Passage provided
= = =
Toddlers are great at pushing their parents’ buttons. In fact, they view their own outbursts as performances, and sometimes, sadly, to get attention they are not getting from their parents. In case of a conflict – misbehavior, screaming, fits, etc. – try to stay calm. If necessary, leave the room for a few minutes to cool off. Spanking or any physical form of punishment is not only unacceptable but also sends the wrong signal to your tot – that aggression gets results. You don’t want to go down that road. Time-out has been an age old technique to deal with bad behavior of babies, toddlers and kids, and it’s still around because it works. Time-outs work because they help both the child and the parent to regroup and proceed with a clean slate. They are also recommended over something like spankings by the American Academy of Pediatrics. Here a few steps to a successful time-out:
- Find and dedicate a room or space in your home for time-outs. The area has to be no-fun, free of toys and games and quiet of music or TV. Place a chair, bouncer or playpen in the area and that will be the time-out spot.
- When the child misbehaves, tell him to stop this behavior and quickly explain why it’s bad. Do not ask why the tot is doing it, he doesn’t know why.
- If the behavior continues, give him a warning before he’ll go to the time-out spot.
- If the warning didn’t work, place him in the time-out spot, carrying him with his back to you; do not say anything. This is not the time for commentaries.
- Set the clock timer (or any other kind of timer, such as your microwave) to the age of your child. For 1 and under use 1 minute. For 2 year olds and under use 2 minutes, etc. Use the time that is closest to the child’s age – for 26 month old, it’s 2 minutes, but for 32 month old, 3 minutes work better. Leave the room.
- If he gets out of the time-out seat, put him back in without saying anything and set the timer again. Repeat as many times as necessary. If this proves too hard and you spend up to an hour trying, consider securing the child in the seat – use a high chair or bouncer. Over time, however, keep trying without a seatbelt. Your toddler needs to understand time-out is his punishment and voluntarily sit in the chair.
- When the timer runs out, explain to the child why you put him in the time-out seat: “I put you in the time-out seat because you did XYZ”. Toddlers understand events in the recent past best (as opposed to future “don’t do this again” sort of thing). Ask him to apologize or repeat why you gave him a time-out.
- Give him a hug and tell him that you love him. As upset as you might be over his behavior, it’s important for kids to know that time-out is not the sign that they are unloved.
- Remember, practice makes it perfect
This time-out technique works great when you are at home but what do you do when you are out? Consider using a stroller for a quick time-out. And keep your cool.
= = =
Stored data

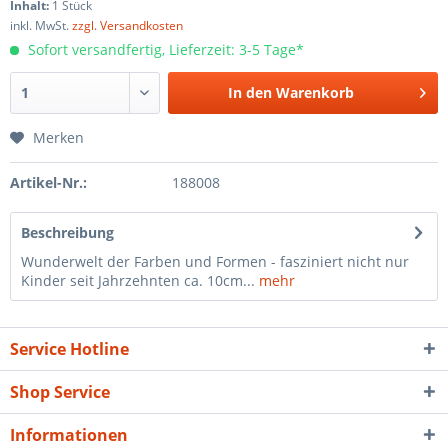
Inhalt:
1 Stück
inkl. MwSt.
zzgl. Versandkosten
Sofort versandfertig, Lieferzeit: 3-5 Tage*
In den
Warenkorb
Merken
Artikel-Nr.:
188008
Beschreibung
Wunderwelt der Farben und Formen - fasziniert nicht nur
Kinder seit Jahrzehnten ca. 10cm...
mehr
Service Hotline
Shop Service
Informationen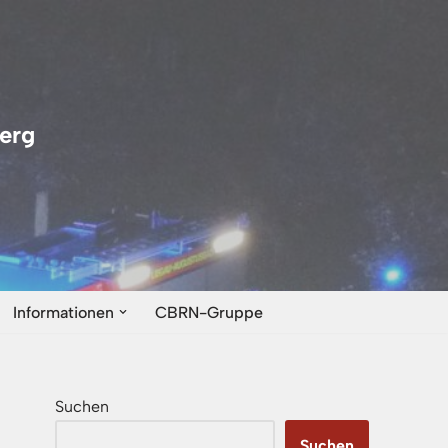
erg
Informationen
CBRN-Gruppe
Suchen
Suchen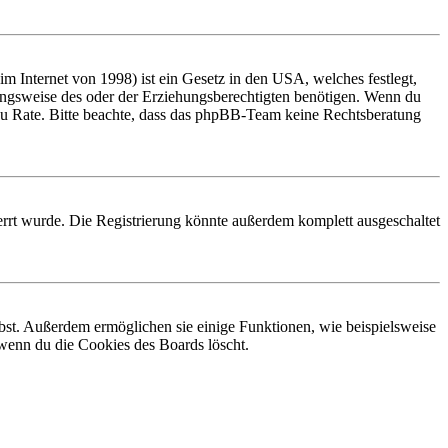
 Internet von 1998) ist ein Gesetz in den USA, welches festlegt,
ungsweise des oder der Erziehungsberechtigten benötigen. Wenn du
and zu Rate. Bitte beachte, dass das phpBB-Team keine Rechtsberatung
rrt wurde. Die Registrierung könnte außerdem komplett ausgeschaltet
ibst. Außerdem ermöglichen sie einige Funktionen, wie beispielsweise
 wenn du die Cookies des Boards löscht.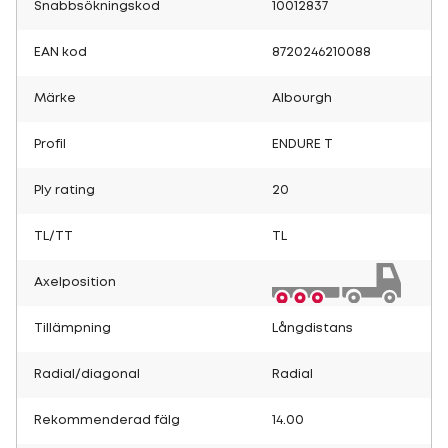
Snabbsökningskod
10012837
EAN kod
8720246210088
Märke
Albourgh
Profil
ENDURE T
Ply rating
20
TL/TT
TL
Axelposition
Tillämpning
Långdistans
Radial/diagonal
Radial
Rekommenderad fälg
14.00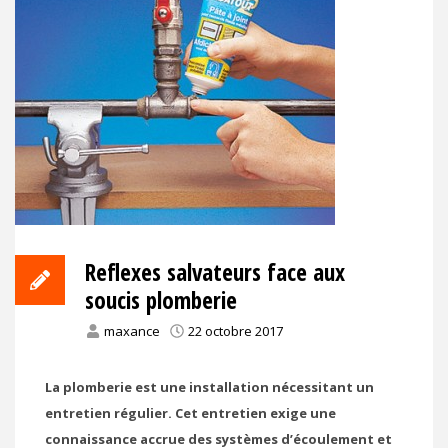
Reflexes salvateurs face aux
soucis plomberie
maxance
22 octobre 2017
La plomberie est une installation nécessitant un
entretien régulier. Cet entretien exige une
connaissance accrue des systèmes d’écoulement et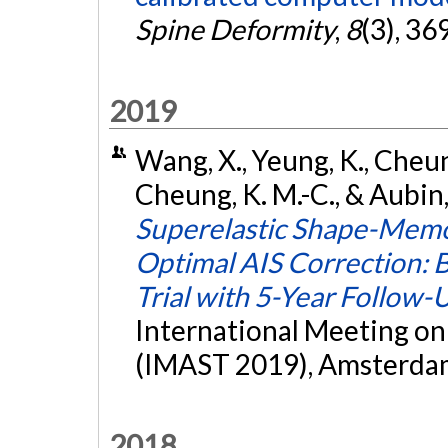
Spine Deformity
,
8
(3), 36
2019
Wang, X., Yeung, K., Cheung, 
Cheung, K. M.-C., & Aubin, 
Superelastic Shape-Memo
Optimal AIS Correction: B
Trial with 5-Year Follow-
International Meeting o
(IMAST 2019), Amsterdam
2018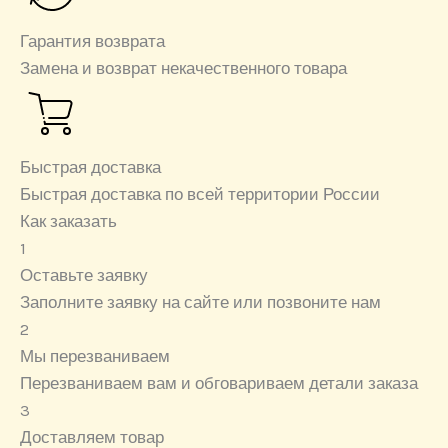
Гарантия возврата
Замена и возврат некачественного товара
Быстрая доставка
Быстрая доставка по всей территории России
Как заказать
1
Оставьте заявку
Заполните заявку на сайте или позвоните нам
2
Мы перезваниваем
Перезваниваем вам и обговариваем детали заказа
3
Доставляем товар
= = =
Complete the following
A. The passage on toddler time-outs names the things a parent can place in the time-out area to serve as the time-out spot. List all of them.
B. In the passage on toddler time-outs, which organization recommends time-outs over spankings?

Problem solutions
A. A chair, a bouncer, and a playpen.

B. The American Academy of Pediatrics.